Acompañaba a su esposo a las veladas literario-musicales que entonces se ofrecían en el auditorio del antiguo edificio del Ateneo Fuente, frente a la placita de San Francisco, y en la misma institución asistía a las clases de pintura de la llamada “Academia de Pintura de Saltillo” fundada por su esposo y adscrita al ya para entonces muy prestigiado colegio de estudios preparatorios del estado. Igualmente, del brazo de su esposo asistía a las serenatas que ofrecían las bandas de música en esa placita o en la plaza de Armas, frente a la catedral. Visitaba a las vecinas y conocía a los tenderos de su barrio, compraba sus vituallas, como todas las señoras, en las fruterías, carnicerías y tiendas de abarrotes de las esquinas.

Nacida en la ciudad de Roma, allá conoció a Rubén Herrera, zacatecano por nacimiento, pero saltillense porque su vida transcurrió desde niño en Saltillo. En ese entonces, él estudiaba pintura en la Ciudad Eterna con los grandes maestros italianos, becado por el gobierno de Coahuila por sus grandes dotes para el arte, por su dominio absoluto del lápiz, el carboncillo, la acuarela, el óleo y todo lo relativo al dibujo y la pintura. Allá contrajeron matrimonio en el Capitolio Romano, siendo sus padrinos el embajador de México en Italia y el primer secretario de la Legación diplomática, ceremonia a la que también, afirma Juan Manuel Corrales Calvo en su reseña biográfica del maestro Herrera, “acuden entre otros, el doctor Rafael Cabrera, el poeta Gustavo Villaroti, el pintor Francisco Goitia y el general Eduardo Hay”. Requerido el pintor por el presidente de la República, don Venustiano Carranza, con la encomienda de atender un programa nacional de Arte, el matrimonio emprende camino a México y durante el viaje les sorprende la noticia del asesinato de don Venustiano. Deciden entonces establecerse en Saltillo.

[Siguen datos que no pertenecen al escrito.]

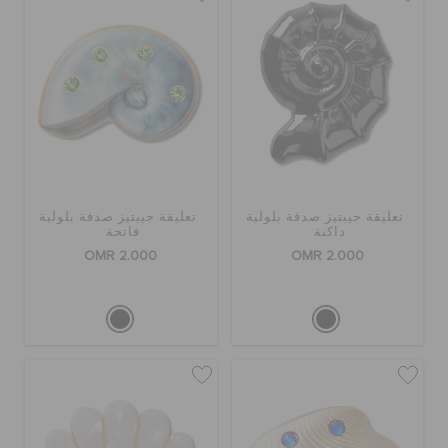
تعليقة جيبتيز صدفة بلولبة
تعليقة جيبتيز صدفة بلولبة
داكنة
فاتحة
OMR 2.000
OMR 2.000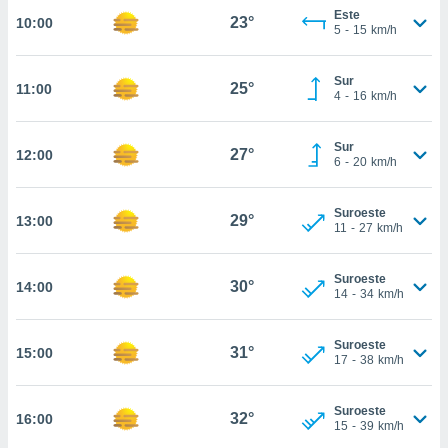
te
Este
23°
10:00
 de que
5
-
15
km/h
talarán
e sean
Sur
para
25°
11:00
4
-
16
km/h
a
por el sitio
o se
Sur
27°
12:00
cookies para
6
-
20
km/h
nto ni para
Suroeste
licidad o
29°
13:00
11
-
27
km/h
ado, aunque
sualizar
Suroeste
30°
14:00
general no
14
-
34
km/h
ada. Puedes
 instalación
Suroeste
y acceder a
31°
15:00
17
-
38
km/h
io web a
ste abono
 botón
Suroeste
32°
16:00
.
15
-
39
km/h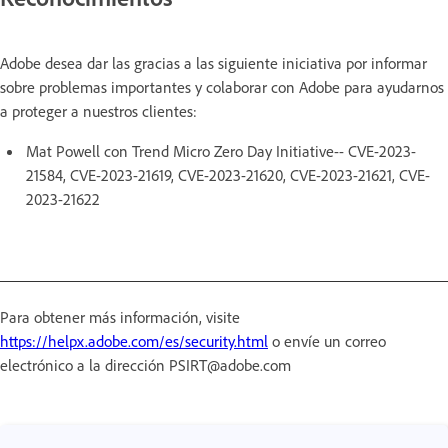
Adobe desea dar las gracias a las siguiente iniciativa por informar
sobre problemas importantes y colaborar con Adobe para ayudarnos
a proteger a nuestros clientes:
Mat Powell con Trend Micro Zero Day Initiative-- CVE-2023-
21584, CVE-2023-21619, CVE-2023-21620, CVE-2023-21621, CVE-
2023-21622
Para obtener más información, visite
https://helpx.adobe.com/es/security.html
o envíe un correo
electrónico a la dirección PSIRT@adobe.com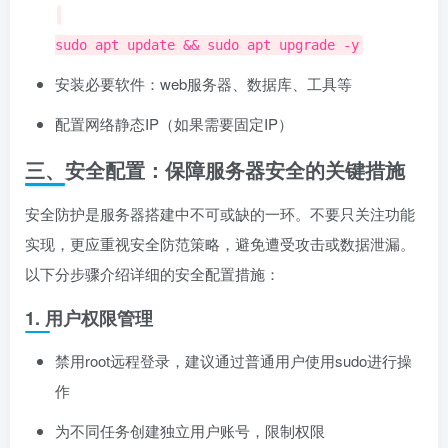
sudo apt update && sudo apt upgrade -y
安装必要软件：web服务器、数据库、工具等
配置网络静态IP（如果需要固定IP）
三、安全配置：保障服务器安全的关键措施
安全防护是服务器搭建中不可或缺的一环。不要只关注功能
实现，更应重视安全防范策略，避免遭受攻击或数据泄漏。
以下分步骤介绍详细的安全配置措施：
1. 用户权限管理
禁用root远程登录，建议通过普通用户使用sudo进行操
作
为不同任务创建独立用户账号，限制权限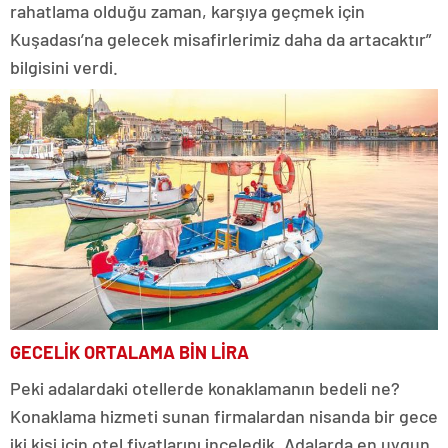
rahatlama olduğu zaman, karşıya geçmek için
Kuşadası’na gelecek misafirlerimiz daha da artacaktır”
bilgisini verdi.
GECELİK ORTALAMA BİN LİRA
Peki adalardaki otellerde konaklamanın bedeli ne?
Konaklama hizmeti sunan firmalardan nisanda bir gece
iki kişi için otel fiyatlarını inceledik. Adalarda en uygun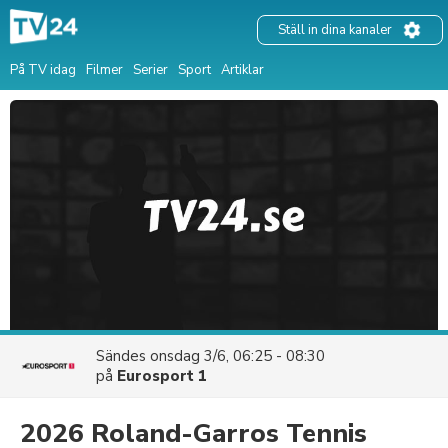
Ställ in dina kanaler
På TV idag
Filmer
Serier
Sport
Artiklar
Sändes
onsdag 3/6, 06:25 - 08:30
på
Eurosport 1
2026 Roland-Garros Tennis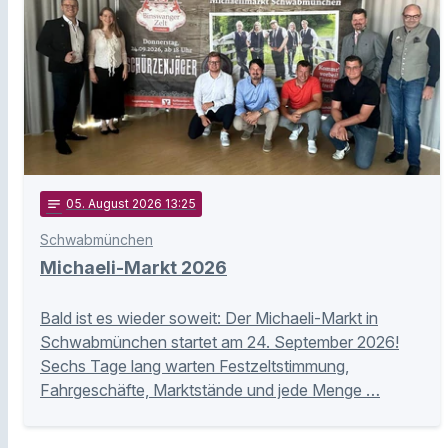
notes
05
. August 2026 13:25
Schwabmünchen
Michaeli-Markt 2026
Bald ist es wieder soweit: Der Michaeli-Markt in
Schwabmünchen startet am 24. September 2026!
Sechs Tage lang warten Festzeltstimmung,
Fahrgeschäfte, Marktstände und jede Menge …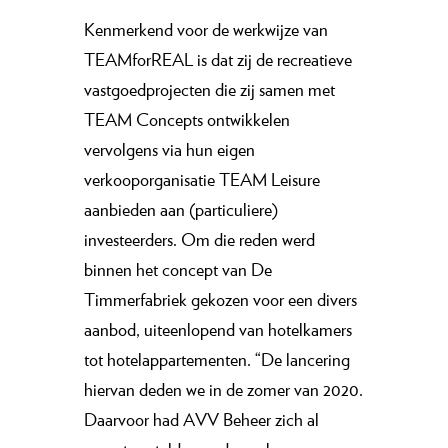
Kenmerkend voor de werkwijze van
TEAMforREAL is dat zij de recreatieve
vastgoedprojecten die zij samen met
TEAM Concepts ontwikkelen
vervolgens via hun eigen
verkooporganisatie TEAM Leisure
aanbieden aan (particuliere)
investeerders. Om die reden werd
binnen het concept van De
Timmerfabriek gekozen voor een divers
aanbod, uiteenlopend van hotelkamers
tot hotelappartementen. “De lancering
hiervan deden we in de zomer van 2020.
Daarvoor had AVV Beheer zich al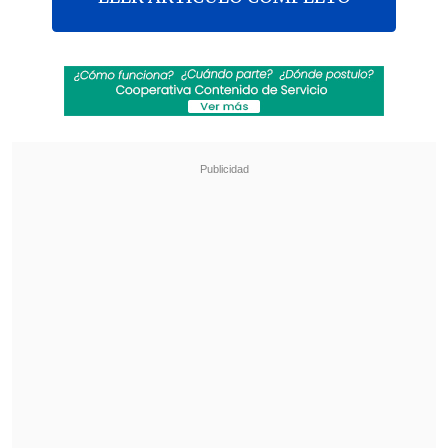
Una publicación compartida de Cooperativa (@cooperativa)
El académico de la Universidad de
Santiago (Usach),
Humberto Verdejo
,
relató en
Cooperativa
el
error
metodológico que llevó a una
sobrevaloración de los cobros de la
electricidad
, lo que hará que a partir de
2026 se registre una baja en los precios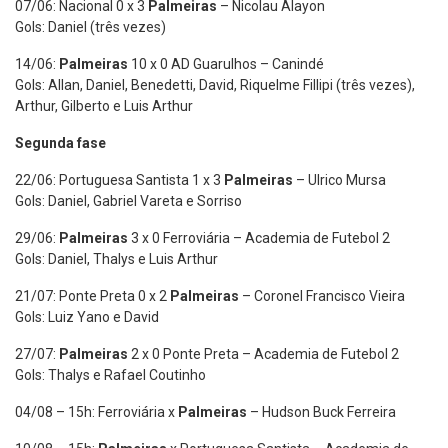
07/06: Nacional 0 x 3
Palmeiras
– Nicolau Alayon
Gols: Daniel (três vezes)
14/06:
Palmeiras
10 x 0 AD Guarulhos – Canindé
Gols: Allan, Daniel, Benedetti, David, Riquelme Fillipi (três vezes),
Arthur, Gilberto e Luis Arthur
Segunda fase
22/06: Portuguesa Santista 1 x 3
Palmeiras
– Ulrico Mursa
Gols: Daniel, Gabriel Vareta e Sorriso
29/06:
Palmeiras
3 x 0 Ferroviária – Academia de Futebol 2
Gols: Daniel, Thalys e Luis Arthur
21/07: Ponte Preta 0 x 2
Palmeiras
– Coronel Francisco Vieira
Gols: Luiz Yano e David
27/07:
Palmeiras
2 x 0 Ponte Preta – Academia de Futebol 2
Gols: Thalys e Rafael Coutinho
04/08 – 15h: Ferroviária x
Palmeiras
– Hudson Buck Ferreira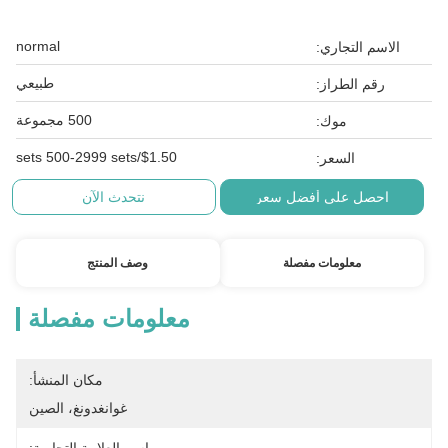
normal
الاسم التجاري:
طبيعي
رقم الطراز:
500 مجموعة
موك:
$1.50/sets 500-2999 sets
السعر:
احصل على أفضل سعر
نتحدث الآن
معلومات مفصلة
وصف المنتج
معلومات مفصلة
مكان المنشأ:
غوانغدونغ، الصين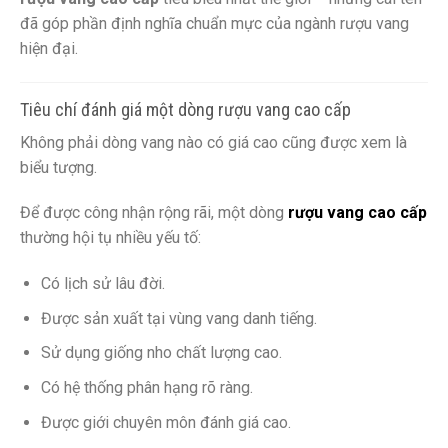
đã góp phần định nghĩa chuẩn mực của ngành rượu vang
hiện đại.
Tiêu chí đánh giá một dòng rượu vang cao cấp
Không phải dòng vang nào có giá cao cũng được xem là
biểu tượng.
Để được công nhận rộng rãi, một dòng
rượu vang cao cấp
thường hội tụ nhiều yếu tố:
Có lịch sử lâu đời.
Được sản xuất tại vùng vang danh tiếng.
Sử dụng giống nho chất lượng cao.
Có hệ thống phân hạng rõ ràng.
Được giới chuyên môn đánh giá cao.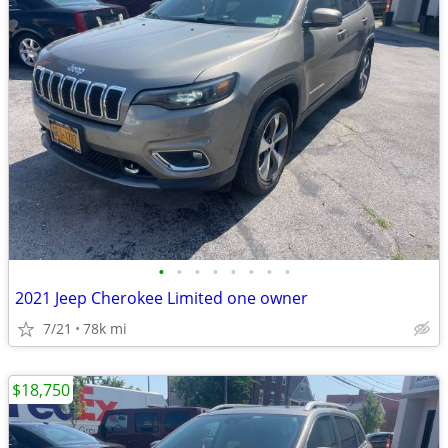
•
•
•
•
•
•
•
•
2021 Jeep Cherokee Limited one owner
7/21
78k mi
$18,750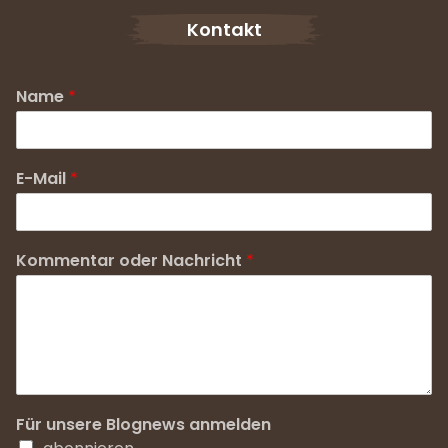
Kontakt
Name
*
E-Mail
*
Kommentar oder Nachricht
*
Für unsere Blognews anmelden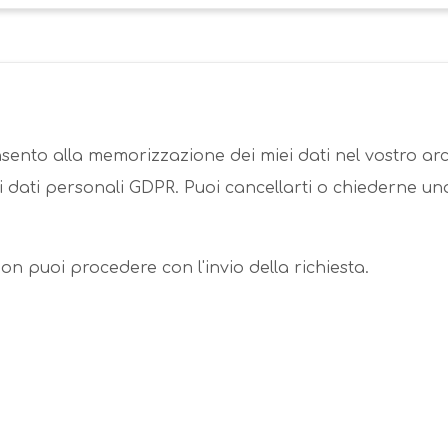
ento alla memorizzazione dei miei dati nel vostro arc
dati personali GDPR. Puoi cancellarti o chiederne una
n puoi procedere con l'invio della richiesta.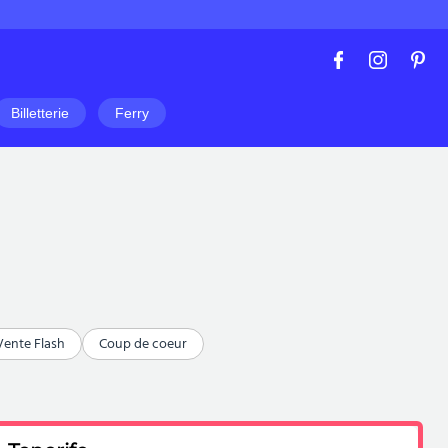
Billetterie
Ferry
Vente Flash
Coup de coeur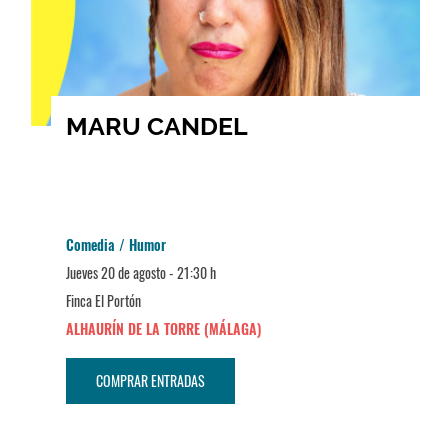
MARU CANDEL
Comedia / Humor
Jueves 20 de agosto - 21:30 h
Finca El Portón
ALHAURÍN DE LA TORRE (MÁLAGA)
COMPRAR ENTRADAS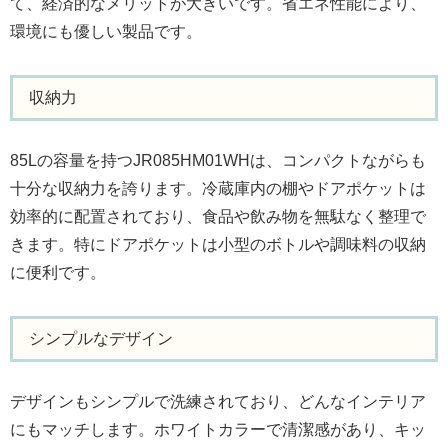
て、経済的なメリットが大きいです。省エネ性能により、
環境にも優しい製品です。
収納力
85Lの容量を持つJR085HM01WHは、コンパクトながらも
十分な収納力を誇ります。冷蔵庫内の棚やドアポケットは
効率的に配置されており、食品や飲み物を無駄なく整理で
きます。特にドアポケットは小型のボトルや調味料の収納
に便利です。
シンプルなデザイン
デザインもシンプルで洗練されており、どんなインテリア
にもマッチします。ホワイトカラーで清潔感があり、キッ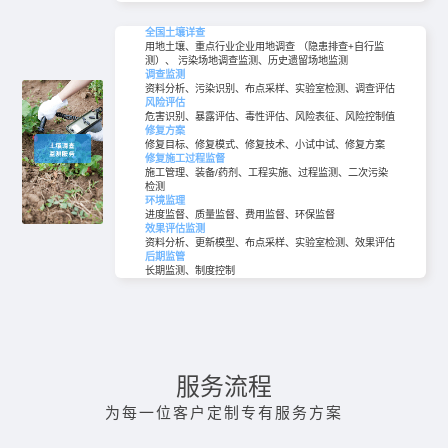
全国土壤详查
用地土壤、重点行业企业用地调查 （隐患排查+自行监
测）、 污染场地调查监测、历史遗留场地监测
调查监测
资料分析、污染识别、布点采样、实验室检测、调查评估
风险评估
危害识别、暴露评估、毒性评估、风险表征、风险控制值
修复方案
修复目标、修复模式、修复技术、小试中试、修复方案
修复施工过程监督
施工管理、装备/药剂、工程实施、过程监测、二次污染
检测
环境监理
进度监督、质量监督、费用监督、环保监督
效果评估监测
资料分析、更新模型、布点采样、实验室检测、效果评估
后期监管
长期监测、制度控制
服务流程
为每一位客户定制专有服务方案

La Academia de pintura sólo duró una década. En 1930 se le retiró el subsidio y fue clausurada. La influencia de aquella benemérita escuela que despertó tantas vocaciones artísticas y diseminó la apreciación de esa hermosa disciplina entre los coahuilenses, aún persiste en algunas corrientes de la escuela local. En 1933, el matrimonio Herrera Scaccioni, ya para entonces con dos hijos, se establece en la Ciudad de México y a los pocos meses, en octubre de ese mismo año, fallece el maestro Herrera. Dorita regresa a su casa en Saltillo, con un hijo en cada mano: Mario, de 10 años, y María Romana de cinco. Enseñaba francés en el Ateneo y pintaba, a veces por encargo y a veces por gusto, casi siempre flores y retratos, constituyendo este último género su aportación más valiosa a la plástica coahuilense. También pintó paisajes, pero se conocen pocos. Catorce años después, se casa con el médico alemán Lorenzo Molkau y continúa viviendo en Saltillo, excepto una temporada en que residen en diversas ciudades de Estados Unidos. Dora Scaccioni, primero de Herrera y luego de Molkau, regresa siempre a Saltillo, la ciudad que a los 24 años decidió adoptar como suya. La adopción fue mutua, ella la adopta y la ciudad hace suya a Dora Scaccioni. Con cortas ausencias, su vida transcurre en Saltillo en un lapso de 55 años, entre 1920 y 1975, cuando falleció.

Su época no acostumbraba reconocer el talento de las mujeres, sólo se movían en sus estrechos círculos familiares y al interior de su aún más estrecho círculo social, costumbre que no acaba de morir del todo. En su caso particular, su talento se vio ensombrecido ante el prestigio y la fama de su esposo. Dora Scaccioni debe tener un lugar en la historia del arte coahuilense.